Accountability for social conservatives
by David Atkins
This photo which has been going viral around the Internet in the last week speaks something I've been writing about here for a while:
There is a twin problem here: 1) a large number of the people who held those views forty years ago still hold them; and 2) there's no accountability for those who did hold them. It's all down the memory hole.
Progressives often don't do a good job of holding conservatives accountable to the judgment of history. Which is weird, because old-school conservatism in our personal lives is seen as equivalent to having a sense of responsibility and taking care of the future, even if it comes with delayed gratification today. Modern conservatism, by contrast, is all about preserving the current power arrangement at the expense of the future. What should happen, then, is that we have an obligation to telescope the future into today, in the hope that those conservatives who aren't sociopaths (the percentage of actual clinical sociopaths being quite small) will learn a sense of shame or at least become nervous about spouting their retrograde views so openly.

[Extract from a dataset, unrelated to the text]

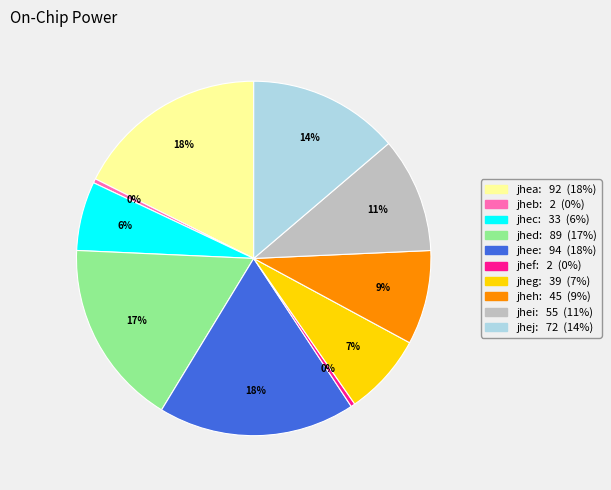

The jhec slice represents 6% of the pie. True or false?

True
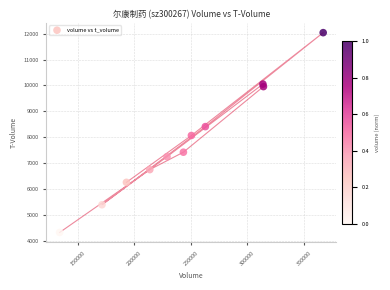

What is the average Y value?

7806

One of the ways we can do this is by simply holding accountable those who are consistently on the wrong side of history. We love to make television shows and do retrospectives of our heroes like Martin Luther King, Jr. But what about the people holding the signs in the picture above? Why not go interview them? Rather than interview the people who were beaten at Selma, why not have some interviews with the people who did the beating? Why not find out the story they told their children about race relations? Why not see how their children and grandchildren feel about their progenitors' actions, and how they feel about the marriage equality fight in that context?
America is a forward-looking nation in many ways. But to keep it looking forward, it could certainly use a few glances backward not just at its brighter pinnacles but at its darkest depths as well. If only so that those depths can serve as direct object lessons for the continuing retrograde behavior of conservatives today.